How do you decide when it is a good time for you to drive? Do you feel sleepy, alert, or completely awake? Then again, this probably isn’t the best question, because there will always be times when you have to drive, to work, back home, and whatever else, no matter how you are feeling.
There’s just one problem with that. When you’re driving, you are controlling the movements of a giant machine that could potentially kill people.
When you are driving, you need to be awake and alert. Otherwise, you’re a danger to yourself and the people around you.
A common problem with driving is drunk driving. Driving while your BAC (blood alcohol concentration) is over 0.08% means you are a risk to everyone on the roads. Unfortunately, there’s no good way to tell whether or not you are drunk. Everyone can have different amounts of alcohol before they are officially too drunk to drive, this isn’t a one size fits all thing.
Not only that, alcohol affects different people differently. Some could immediately feel alcohol’s effects, and realize that it is not a good time to drive, while others could only feel the effects after 20 minutes, when they are already on the road.
So what’s the solution? How do you understand if you are drunk, sleepy, or could be a danger to other drivers?
Our mission at Cortics is to give drivers certainty that they won’t be feeling sleepy or drunk on the roads, and if they are, they will know about it.
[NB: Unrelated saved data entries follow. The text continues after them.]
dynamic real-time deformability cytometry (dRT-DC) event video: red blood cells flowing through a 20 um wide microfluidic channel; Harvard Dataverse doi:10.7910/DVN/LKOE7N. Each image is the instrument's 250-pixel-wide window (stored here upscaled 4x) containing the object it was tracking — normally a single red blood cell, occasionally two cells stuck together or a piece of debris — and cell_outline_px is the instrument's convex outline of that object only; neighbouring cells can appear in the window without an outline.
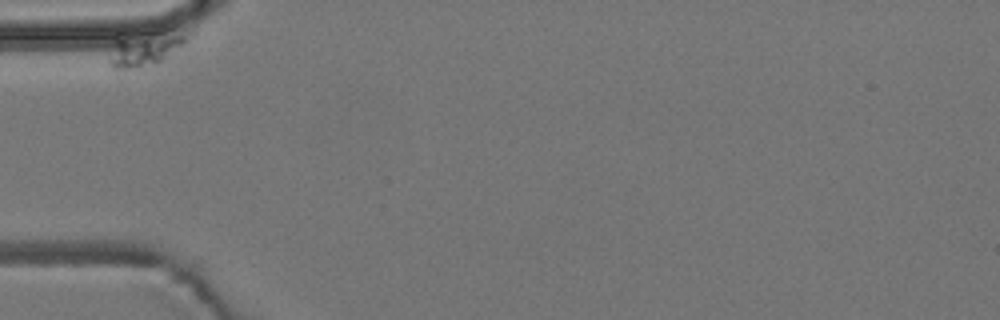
{"species": "common noctule bat (a hibernating species)", "species_latin": "Nyctalus noctula", "temperature_condition": "room temperature", "stored_images_in_passage": 20, "camera_frame_rate_fps": 3000, "um_per_image_px": 0.085, "animal": {"sex": "male", "body_mass_g": 19.2, "forearm_length_mm": 51.8}, "frame": {"image": 1, "passage_image": 1, "time_ms": 0.0, "image_size_px": [1000, 320], "cell_outline_px": [[184, 40], [180, 44], [160, 60], [136, 68], [116, 68], [108, 60], [116, 32], [120, 32], [184, 36]], "centroid_in_image_um": [11.99, 4.15], "position_along_channel_um": 73.0, "area_um2": 14.05}}
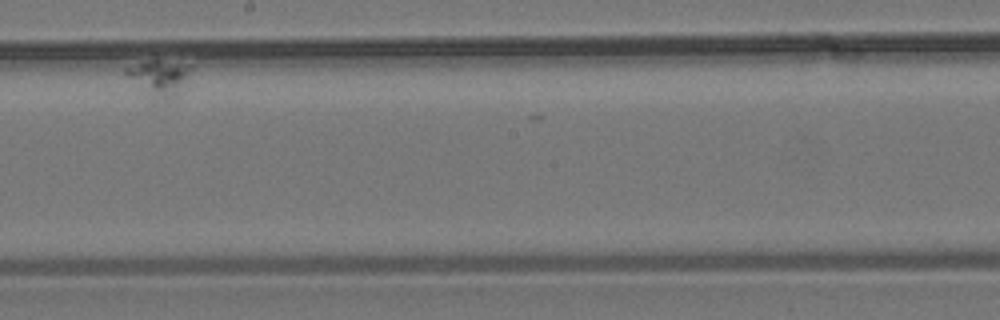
{"frame": {"image": 2, "passage_image": 10, "time_ms": 3.0, "image_size_px": [1000, 320], "cell_outline_px": [[192, 68], [176, 92], [172, 96], [156, 96], [128, 76], [124, 72], [124, 68], [152, 60], [160, 60], [192, 64]], "centroid_in_image_um": [13.56, 6.46], "position_along_channel_um": 234.6, "area_um2": 11.85}}
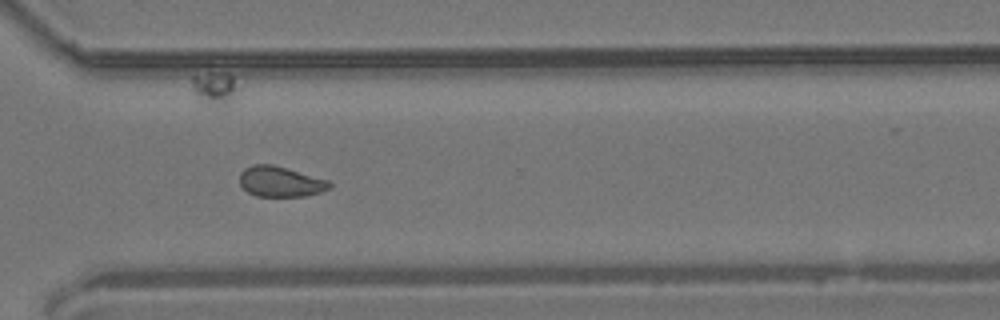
{"frame": {"image": 3, "passage_image": 16, "time_ms": 5.0, "image_size_px": [1000, 320], "cell_outline_px": [[332, 188], [320, 192], [304, 196], [256, 196], [248, 192], [240, 184], [240, 172], [244, 168], [252, 164], [272, 164], [328, 180], [332, 184]], "centroid_in_image_um": [23.83, 15.43], "position_along_channel_um": 346.8, "area_um2": 15.9}}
Nearly 1.25 million people die in road crashes each year, on average 3,287 deaths a day. Imagine if the entire town you lived dropped dead at 12:00am. It’s that bad.
That’s around 1.25 million preventable deaths, and while not all of them are as a result of drivers not being completely alert, it is still a high number.
Unless action is taken, road traffic injuries are predicted to become the fifth leading cause of death by 2030. When you realize that the first four are all things like heart diseases, strokes, and respiratory infections, that’s crazy!
Currently, the number of deaths from road accidents is decreasing, but not by much, and this is primarily due to advances in healthcare. The only problem with that is that it is a solution after the crash has occurred. It’s reactive. The solution we propose, on the other hand, is preventative.
The only ways we have of analyzing if you are drunk or not is through a blood test, or a breathalyzer. The breathalyzer will only tell you whether or not you are drunk, and not only are you probably not going to use it, its accuracy is only around 85%. The blood test will tell you a lot, but it takes a long time to analyze, so both of these are limited.
This is because they rely on either breath or blood. However, what if there were something that could measure your brainwaves quickly and accurately to determine not just whether you are drunk or not, but also if you are sleepy, on a sugar high, or anything else that might impact your ability to drive?
That’s our product.
Our product is a huge amount of nanosensors that measure oxygen levels in your brain, much like a portable fMRI machine. These nanosensors are blood-deliverable, so it’s just one shot and that’s it. Because they measure oxygen levels, they can tell you what exactly is happening in your brain. For example, if you are drunk, these nanosensors can tell that, for example, your cortex (the part of your brain in charge of judgement and reasoning) is not working properly because there is less oxygen there, which means the cortex is working less. These nanosensors can also tell if a part of your brain is using more oxygen, which would mean it is working overtime.
This principle can be applied to any part of your brain, which means our product can tell you whether you are sleepy, drunk, on a sugar high, or on the Leviathan at Canada’s Wonderland!
So how does this work? It’s a 3-part solution.
Part 1 is why our product is better than other non-invasive BCIs, such as the Muse. Imagine your brain as a billion electric fields all going off at the same time. Non-invasive BCIs have a hard time detecting all of these electric fields because they’re non-invasive. They can’t get a completely accurate reading because either they are too small or there is just too much stuff, such as hair, skin, etc., in the way. However, our product uses nanotechnology to actually get inside your skin without a bunch of wires sticking out of your head.
Next, these nanosensors have to get to your brain. They don’t work if they’re just sitting around in your arm. This is done through chemical sensors that seek out neurotransmitters unique to the brain, like neuropeptides. The nanosensors are powered by electrodes, which will use electrolytes in your blood to get power. Because these are nanobots, the electrolyte difference will be negligible.
Now that they are near your brain, the nanosensors can measure your brain’s oxygen level through a ruthenium phosphor. This phosphor will emit electricity, which will power an ultrasound generator. Depending on how much oxygen is in a part of your brain, the ultrasound will change, and this will be picked up by an ultrasound receiver.
These things combined lead to the clearest image of a brain that doesn’t require giant machinery since the Muse! This has many applications, including in healthcare, controlling heavy machinery, and even video games!
Drunk driving kills over 3 000 people every day! This is huge, and Cortics will be at the forefront of it.